The Kernel is run with typically up to 6 workgroups of 256 workitems (threads). The Kernel features barrier
calls inside for each workgroup to stay synchronized inside itself but still this is processing reasonably quickly. I am queuing everything each buffer and then running the finish
command as I have found that is faster.
It takes about 4-5 ms to run the full OpenCL sequence on each audio block per synth (ie. plenty of time for the 23 ms buffer). This time appears to be all spent on the kernel as the memory transfers seem insignificant. This is great, but I am finding I am running into bottlenecks when I have multiple synths running in parallel. I am not sure why.
The synthesiser is used in a typical audio recording program like Cubase or Reaper, where the user may set up many different synthesiser tracks. Each will be different instances of the synthesiser with thus different GPU queues and typically run by the program on different CPU threads.
What is interesting to me is I have now tested two NVIDIA GPU’s and I am not sure the results are proportional or where the bottleneck is.

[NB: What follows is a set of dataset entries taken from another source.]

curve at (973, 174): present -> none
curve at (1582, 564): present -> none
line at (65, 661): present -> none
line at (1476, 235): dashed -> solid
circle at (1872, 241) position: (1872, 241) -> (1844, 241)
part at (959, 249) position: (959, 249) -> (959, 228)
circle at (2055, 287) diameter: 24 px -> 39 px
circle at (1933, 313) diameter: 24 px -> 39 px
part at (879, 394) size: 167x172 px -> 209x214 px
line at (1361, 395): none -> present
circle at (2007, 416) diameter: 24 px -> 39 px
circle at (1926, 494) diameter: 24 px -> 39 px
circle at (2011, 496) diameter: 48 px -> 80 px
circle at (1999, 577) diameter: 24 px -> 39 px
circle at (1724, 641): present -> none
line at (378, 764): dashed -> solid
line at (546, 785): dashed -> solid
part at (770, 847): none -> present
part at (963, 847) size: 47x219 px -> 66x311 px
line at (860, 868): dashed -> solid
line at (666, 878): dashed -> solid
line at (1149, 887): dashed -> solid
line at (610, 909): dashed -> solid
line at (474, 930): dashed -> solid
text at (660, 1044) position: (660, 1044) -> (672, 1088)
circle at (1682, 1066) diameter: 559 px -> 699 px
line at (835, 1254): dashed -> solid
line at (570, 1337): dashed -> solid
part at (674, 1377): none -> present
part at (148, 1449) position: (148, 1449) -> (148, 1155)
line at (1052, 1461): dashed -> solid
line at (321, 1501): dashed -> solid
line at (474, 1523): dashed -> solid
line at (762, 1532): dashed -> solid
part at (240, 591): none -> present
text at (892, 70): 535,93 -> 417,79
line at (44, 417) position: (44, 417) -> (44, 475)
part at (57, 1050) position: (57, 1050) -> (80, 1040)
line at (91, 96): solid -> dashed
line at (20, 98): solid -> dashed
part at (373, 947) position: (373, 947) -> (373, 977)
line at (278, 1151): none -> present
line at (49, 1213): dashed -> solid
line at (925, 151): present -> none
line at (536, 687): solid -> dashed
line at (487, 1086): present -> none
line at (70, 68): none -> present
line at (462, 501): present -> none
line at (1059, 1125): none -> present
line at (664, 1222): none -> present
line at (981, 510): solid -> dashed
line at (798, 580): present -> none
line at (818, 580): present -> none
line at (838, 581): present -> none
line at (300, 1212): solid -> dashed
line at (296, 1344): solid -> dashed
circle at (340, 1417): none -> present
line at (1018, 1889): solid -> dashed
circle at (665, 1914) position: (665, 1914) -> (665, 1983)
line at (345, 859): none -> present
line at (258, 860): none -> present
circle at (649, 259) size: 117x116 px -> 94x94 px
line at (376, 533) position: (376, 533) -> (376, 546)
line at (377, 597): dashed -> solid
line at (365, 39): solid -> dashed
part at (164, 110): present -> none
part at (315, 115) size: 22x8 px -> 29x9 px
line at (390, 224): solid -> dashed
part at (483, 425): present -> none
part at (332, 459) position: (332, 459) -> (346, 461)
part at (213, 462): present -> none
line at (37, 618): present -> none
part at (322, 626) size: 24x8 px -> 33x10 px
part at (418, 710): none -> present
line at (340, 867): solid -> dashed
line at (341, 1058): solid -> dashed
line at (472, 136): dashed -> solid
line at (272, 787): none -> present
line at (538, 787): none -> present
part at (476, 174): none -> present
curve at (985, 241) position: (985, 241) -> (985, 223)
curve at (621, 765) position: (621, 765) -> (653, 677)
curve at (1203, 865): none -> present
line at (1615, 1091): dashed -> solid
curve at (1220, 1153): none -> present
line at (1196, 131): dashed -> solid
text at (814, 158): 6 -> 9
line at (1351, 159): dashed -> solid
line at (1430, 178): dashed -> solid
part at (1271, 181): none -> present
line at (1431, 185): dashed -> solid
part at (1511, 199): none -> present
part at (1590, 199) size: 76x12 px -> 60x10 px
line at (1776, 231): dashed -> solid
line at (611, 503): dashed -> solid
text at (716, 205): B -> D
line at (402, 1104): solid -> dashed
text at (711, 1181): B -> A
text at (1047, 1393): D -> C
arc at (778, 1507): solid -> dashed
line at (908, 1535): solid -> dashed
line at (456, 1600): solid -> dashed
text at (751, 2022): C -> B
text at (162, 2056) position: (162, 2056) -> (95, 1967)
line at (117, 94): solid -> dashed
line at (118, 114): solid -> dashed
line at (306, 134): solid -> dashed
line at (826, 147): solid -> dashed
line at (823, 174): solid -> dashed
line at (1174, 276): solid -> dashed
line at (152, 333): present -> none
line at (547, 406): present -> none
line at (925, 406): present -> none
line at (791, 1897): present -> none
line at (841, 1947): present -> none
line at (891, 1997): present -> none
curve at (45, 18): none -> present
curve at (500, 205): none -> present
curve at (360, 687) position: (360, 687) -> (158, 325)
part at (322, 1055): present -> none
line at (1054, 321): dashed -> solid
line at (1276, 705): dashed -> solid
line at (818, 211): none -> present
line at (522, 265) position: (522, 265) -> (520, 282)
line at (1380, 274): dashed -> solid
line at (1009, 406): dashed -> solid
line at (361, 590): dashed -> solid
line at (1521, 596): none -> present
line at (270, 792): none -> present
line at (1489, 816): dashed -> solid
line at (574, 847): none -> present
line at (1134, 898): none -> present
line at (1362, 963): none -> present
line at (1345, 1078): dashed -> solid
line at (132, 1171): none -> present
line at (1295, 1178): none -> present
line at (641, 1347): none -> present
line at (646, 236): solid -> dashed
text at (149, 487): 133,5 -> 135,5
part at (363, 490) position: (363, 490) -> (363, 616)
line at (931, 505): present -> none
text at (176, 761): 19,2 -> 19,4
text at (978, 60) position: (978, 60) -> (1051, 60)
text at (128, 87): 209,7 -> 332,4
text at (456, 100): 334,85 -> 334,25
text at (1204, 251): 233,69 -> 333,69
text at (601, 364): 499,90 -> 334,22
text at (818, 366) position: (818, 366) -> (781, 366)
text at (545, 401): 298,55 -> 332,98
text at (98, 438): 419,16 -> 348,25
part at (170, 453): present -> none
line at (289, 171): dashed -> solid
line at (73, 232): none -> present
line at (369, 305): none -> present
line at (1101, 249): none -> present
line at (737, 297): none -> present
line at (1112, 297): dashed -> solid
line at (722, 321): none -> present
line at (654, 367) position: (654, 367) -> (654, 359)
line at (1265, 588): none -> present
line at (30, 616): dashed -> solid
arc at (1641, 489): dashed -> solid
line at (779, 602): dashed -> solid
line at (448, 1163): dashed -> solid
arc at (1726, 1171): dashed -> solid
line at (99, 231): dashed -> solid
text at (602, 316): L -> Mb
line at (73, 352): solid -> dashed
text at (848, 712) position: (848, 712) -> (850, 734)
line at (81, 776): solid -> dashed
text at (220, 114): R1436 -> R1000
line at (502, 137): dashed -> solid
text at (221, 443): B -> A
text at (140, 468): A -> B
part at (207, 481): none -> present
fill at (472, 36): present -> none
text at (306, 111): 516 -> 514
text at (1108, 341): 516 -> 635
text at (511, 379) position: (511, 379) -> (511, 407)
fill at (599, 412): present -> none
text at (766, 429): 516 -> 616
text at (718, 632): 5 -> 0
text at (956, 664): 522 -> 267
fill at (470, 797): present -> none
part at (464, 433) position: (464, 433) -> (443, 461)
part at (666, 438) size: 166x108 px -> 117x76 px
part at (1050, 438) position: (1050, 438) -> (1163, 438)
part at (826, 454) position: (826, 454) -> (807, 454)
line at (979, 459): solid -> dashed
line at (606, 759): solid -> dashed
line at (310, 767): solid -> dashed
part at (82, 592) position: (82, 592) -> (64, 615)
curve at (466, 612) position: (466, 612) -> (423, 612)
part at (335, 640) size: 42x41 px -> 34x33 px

According to CUDA C++ Programming Guide & CUDA GPUs - Compute Capability | NVIDIA Developer :
- RTX 3070 - 5888 cores, 1500 MHz, ??? streaming multiprocessors, compute capability 8.6 = 128 concurrent kernels.
- RTX 4090 - 16384 cores, 2235 MHz, 128 streaming multiprocessors, compute capability 8.9 = 128 concurrent kernels.
Roughly (preliminary real world testing) I am getting around 2 instances of the synth on the RTX 3070, and up to around 5 on the RTX 4090 before playback starts stuttering.
I am not sure why this is happening, and would appreciate any hypothetical speculation on the roadblock. Perhaps I don’t understand how NVIDIA GPU’s work.
If both can handle up to 128 concurrent kernels, and each full kernel + memory commands total only takes 4-5 ms, then there should certainly be no lag on either from running just 2-5+ kernels concurrently.
Additionally, at most 4-5 instances of 1536 threads per kernel, I am only using at most 7680 cores on the 4090 before I start stuttering. With 16384 cores available, I am certainly not running out of cores yet
I feel like the main benefit I got going from the RTX 3070 to the 4090 is just from the clock speed boost plus maybe some other minor hardware optimizations. I think I am hitting some type of early bottleneck with both (and certainly with the 4090 given its power) but I’m not sure what. I feel like I should be doubling the synthesiser instance count I am getting before stuttering on the 4090.
Just based on what I have said, is there any obvious barrier I could be running into on the NVIDIA GPU’s? I suspect I am not getting truly parallel execution of the synth instances past the first 2 instances on the 3070 and 4-5 instances on the 4090 and that is why I am stuttering.
If they are being executed in parallel and each full queue only taking 4-5 ms to complete per audio buffer, there should be no GPU-related reason to stutter or lag. But this is not the result.
I am not running out of cores or hitting parallel kernel limits. So what limit or bottleneck might it be?
Any thoughts or speculation, ideas? Thanks for any help or clues.